International career
- Years: Team / Apps / (Points)
- 2011–2012: Ireland U20 / 12 / (0)
- 2015–: Ireland / 88 / (30)
- 2017, 2021, 2025: British & Irish Lions / 9 / (0)
- Correct as of 18 July 2026

= Tadhg Furlong =

Irish rugby union player (born 1992)

Tadhg Vincent Anthony Furlong (born 14 November 1992) is an Irish professional rugby union player who plays as tighthead prop for United Rugby Championship club Leinster, the Ireland national team and the British & Irish Lions. He has started all three test matches on three British & Irish lions tours.

== Early life ==
Furlong comes from a farming family in the parish of Horeswood in County Wexford. He started his rugby playing underage at New Ross RFC in County Wexford.

Furlong also played Gaelic football and Hurling for Horeswood.

== Club career ==
Furlong made his senior debut for Leinster Rugby in November 2013 as a replacement against the Dragons. He was part of the Leinster A team which won the 2013–14 British and Irish Cup. Ahead of the 2014–15 season, Furlong was promoted from the Leinster Academy to the senior squad.

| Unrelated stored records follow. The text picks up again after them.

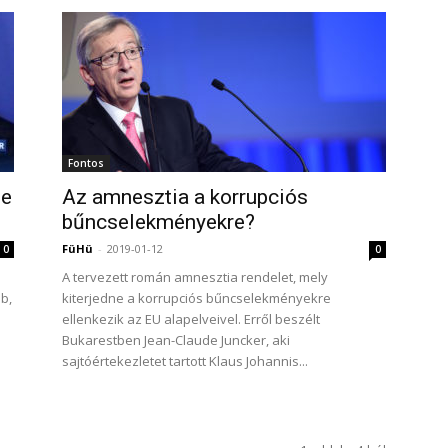
Fontos
le
Az amnesztia a korrupciós
bűncselekményekre?
FüHü
-
2019-01-12
0
0
A tervezett román amnesztia rendelet, mely
b,
kiterjedne a korrupciós bűncselekményekre
ellenkezik az EU alapelveivel. Erről beszélt
Bukarestben Jean-Claude Juncker, aki
sajtóértekezletet tartott Klaus Johannis...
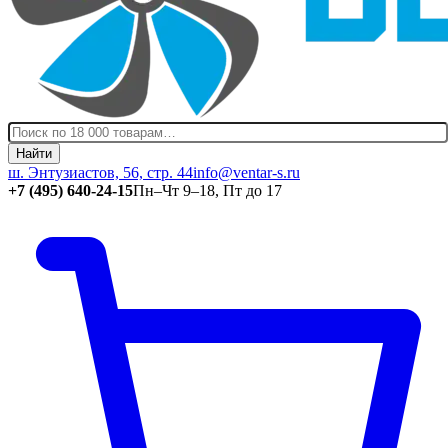
Найти
ш. Энтузиастов, 56, стр. 44
info@ventar-s.ru
+7 (495) 640-24-15
Пн–Чт 9–18, Пт до 17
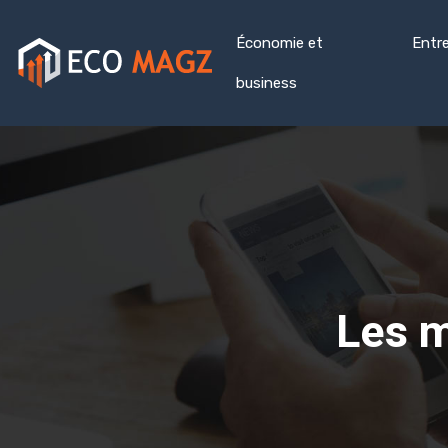
Économie et
Entr
business
Les m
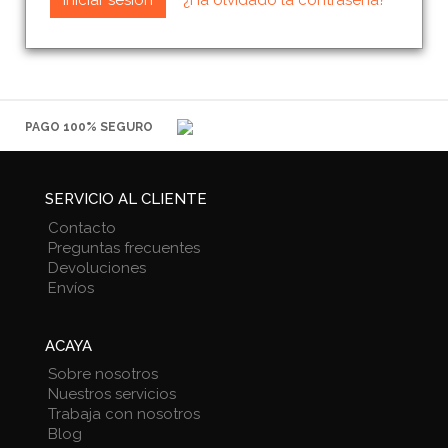
PAGO 100% SEGURO
SERVICIO AL CLIENTE
Contacto
Preguntas frecuentes
Devoluciones
Envíos
ACAYA
Sobre nosotros
Nuestros servicios
Trabaja con nosotros
Blog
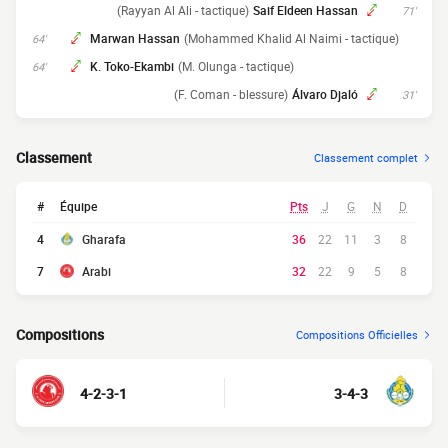
(Rayyan Al Ali - tactique)
Saif Eldeen Hassan
71'
Marwan Hassan
(Mohammed Khalid Al Naimi - tactique)
64'
K. Toko-Ekambi
(M. Olunga - tactique)
64'
(F. Coman - blessure)
Álvaro Djaló
31'
Classement
Classement complet
#
Équipe
Pts
J
G
N
D
4
Gharafa
36
22
11
3
8
7
Arabi
32
22
9
5
8
Compositions
Compositions Officielles
4-2-3-1
3-4-3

In 2021 Furlong was selected to World Rugby's Dream Team of the Year.

== International career ==
=== Ireland ===
Furlong made his Ireland senior debut on 29 August 2015 against Wales in a warm-up game for the 2015 Rugby World Cup.
He was named in the Ireland squad for the World Cup on 1 September 2015.
In November 2016, Furlong started for Ireland in the Autumn Internationals, including the historical victory over New Zealand on 15 November 2016. He also played for Ireland in the 2017 Six Nations Championship.

=== British & Irish Lions ===

Furlong was selected in Warren Gatland's squad for the 2017 British & Irish Lions tour to New Zealand. He started all three test matches in the drawn series.

Furlong was named in the squad for the 2021 British & Irish Lions tour to South Africa and started all three tests in the Lions' 2–1 series loss to the Springboks.

He was included in his third touring squad for the Lions' successful 2025 tour to Australia where he started all three test matches.

== Honours ==
- Individual
- 3× World Rugby Men's 15s Dream Team of the Year: 2021, 2022, 2023

- Ireland
- 3× Six Nations Championship: 2018, 2023, 2024
- 2× Grand Slam: 2018, 2023
- 5× Triple Crown: 2018, 2022, 2023, 2025, 2026

- Leinster
- 5× United Rugby Championship: 2018, 2019, 2020, 2021, 2025
- 1× European Rugby Champions Cup: 2018

- British & Irish Lions
- Tour Win:
  - Australia 2025

==Personal life==
Furlong married his long term partner Aine Lacey in 2023.
His father died in December 2023 from cancer.